• _Verilen Metin_:
================

14 Kasım 2024 Perşembe

Katliam yetkisi verenler katilleri yargılamaz!

19-22 Aralık'ta 20 hapishaneye eşzamanlı olarak gerçekleştirilen katliamın üzerinden 19 yıl geçti. Devremci tutsakların katledilmesine yönelik operasyonda yer alan askerler hakkında açılan davalar beraatle sonuçlandı. Kararı veren yetkililer hakkında ise soruşturma dahi açılmadı. Direnişte yer alan tutsaklar, 19 Aralık'tan bugüne siper yoldaşlığı ve mücadele azminin miras kaldığını vurguladı, hak ve özgürlüklere yönelik saldırılara karşı birlikte mücadelenin önemine dikkat çekti.

================

• _Yapılacak İşlemler_:
1. Hapishane katliamı metninde "19-22 Aralık'ta 20" ile başlayıp "önemine dikkat çekti." ile biten bölümü hiçbir değişiklik yapmadan yazıya geçirin.
2. Hapishane katliamı metnine göre 19-22 Aralık'taki operasyon kaç hapishanede eşzamanlı olarak gerçekleştirildi?
3. Hapishane katliamı metnini son cümlesinden sonra aynı konuyla sürdürün.
Liste, metinden farklı bir kaynağa aittir.

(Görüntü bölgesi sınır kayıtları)

================

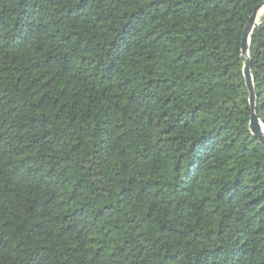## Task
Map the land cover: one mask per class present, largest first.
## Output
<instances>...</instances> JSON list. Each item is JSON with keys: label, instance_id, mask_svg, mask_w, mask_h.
Segmentation results:
<instances>
[{"label": "trees", "instance_id": "1", "mask_svg": "<svg viewBox=\"0 0 264 264\" xmlns=\"http://www.w3.org/2000/svg\"><path fill=\"white\" fill-rule=\"evenodd\" d=\"M262 3L0 0V264H264Z\"/></svg>", "mask_w": 264, "mask_h": 264}, {"label": "water", "instance_id": "2", "mask_svg": "<svg viewBox=\"0 0 264 264\" xmlns=\"http://www.w3.org/2000/svg\"><path fill=\"white\" fill-rule=\"evenodd\" d=\"M264 15V3L258 6L248 21V24L244 30L242 40V54L245 58L244 76L246 80V86L249 92V103L251 108L250 117V131L254 138L264 146V125L260 120L257 113V94L254 85V78L251 70V57H250V39L251 35L258 24L261 16Z\"/></svg>", "mask_w": 264, "mask_h": 264}]
</instances>
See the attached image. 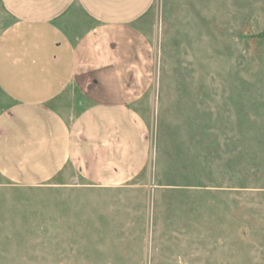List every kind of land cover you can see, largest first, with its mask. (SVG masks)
I'll use <instances>...</instances> for the list:
<instances>
[{
	"label": "rangeland",
	"instance_id": "obj_1",
	"mask_svg": "<svg viewBox=\"0 0 264 264\" xmlns=\"http://www.w3.org/2000/svg\"><path fill=\"white\" fill-rule=\"evenodd\" d=\"M11 22L0 5V34ZM141 28L147 169L118 187L0 181V264H264V0H156Z\"/></svg>",
	"mask_w": 264,
	"mask_h": 264
},
{
	"label": "crops",
	"instance_id": "obj_2",
	"mask_svg": "<svg viewBox=\"0 0 264 264\" xmlns=\"http://www.w3.org/2000/svg\"><path fill=\"white\" fill-rule=\"evenodd\" d=\"M156 0H0V181L118 187L151 158L142 107ZM74 180V182H73Z\"/></svg>",
	"mask_w": 264,
	"mask_h": 264
}]
</instances>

================

• _Alıştırma Yanıtları_:
1.
19-22 Aralık'ta 20 hapishaneye eşzamanlı olarak gerçekleştirilen katliamın üzerinden 19 yıl geçti. Devremci tutsakların katledilmesine yönelik operasyonda yer alan askerler hakkında açılan davalar beraatle sonuçlandı. Kararı veren yetkililer hakkında ise soruşturma dahi açılmadı. Direnişte yer alan tutsaklar, 19 Aralık'tan bugüne siper yoldaşlığı ve mücadele azminin miras kaldığını vurguladı, hak ve özgürlüklere yönelik saldırılara karşı birlikte mücadelenin önemine dikkat çekti.

2. 20 hapishanede.

3.
Askerlerin "teslim olun" tehdidine karşı kadın devrimci tutsakların "son çağrımız, asıl siz teslim olun" haykırışı hafızalarda tazeliğini koruyor. Tarih 19 Aralık 2000. Milli Güvenlik Kurulu (MGK) eliyle, Türk Silahlı Kuvvetleri (TSK) tarafından planlanıp, 20 hapishaneye eşzamanlı uygulanan ve "Hayata dönüş" adı altında gerçekleşen katliamın 19. yılı. 19 – 22 Aralık tarihlerinde 30 devrimci katledildi. Ancak geriye devrimcilerin geçmişten devraldığı siper yoldaşlığı ve direnişi kaldı.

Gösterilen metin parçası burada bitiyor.